Sales declined due to weakening market conditions, with sector data also suggestive of a widespread downturn, with the most pronounced cuts in activity and sales seen among construction firms.

A “sharp uptick” in the cost of inputs such as raw materials and utilities, triggered the rise in selling prices, according to survey data, impacted by a strong US dollar value on import prices.

Non-oil businesses also expanded staffing levels for the fourth consecutive month, with the pace of job creation picking up to the fastest since May. Firms also started to build inventories to hold items in reserve amid cost concerns.

Total input purchases also fell for the first time in three months, which helped ease some pressure on supply, survey data revealed.

David Owen, Senior Economist at S&P Global Market Intelligence, said that price pressures continued to restrain the sector from returning to growth territory.

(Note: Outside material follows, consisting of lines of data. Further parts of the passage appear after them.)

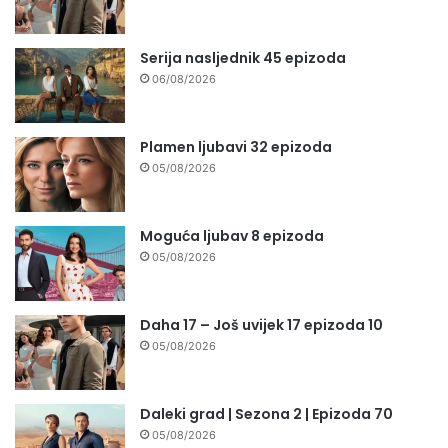
Serija nasljednik 45 epizoda
06/08/2026
Plamen ljubavi 32 epizoda
05/08/2026
Moguća ljubav 8 epizoda
05/08/2026
Daha 17 – Još uvijek 17 epizoda 10
05/08/2026
Daleki grad | Sezona 2 | Epizoda 70
05/08/2026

“That said, with the PMI at 49.0 in October, Egypt’s non-oil economy is not too far from growing again, and a lessening of cost pressures in the latest month provides some hope that economic headwinds could ease,” he added.

Non-oil companies projected business activity to rise in the coming 12 months, although, the degree of confidence was particularly weak as the respective index dropped to one of its lowest readings in the survey’s history.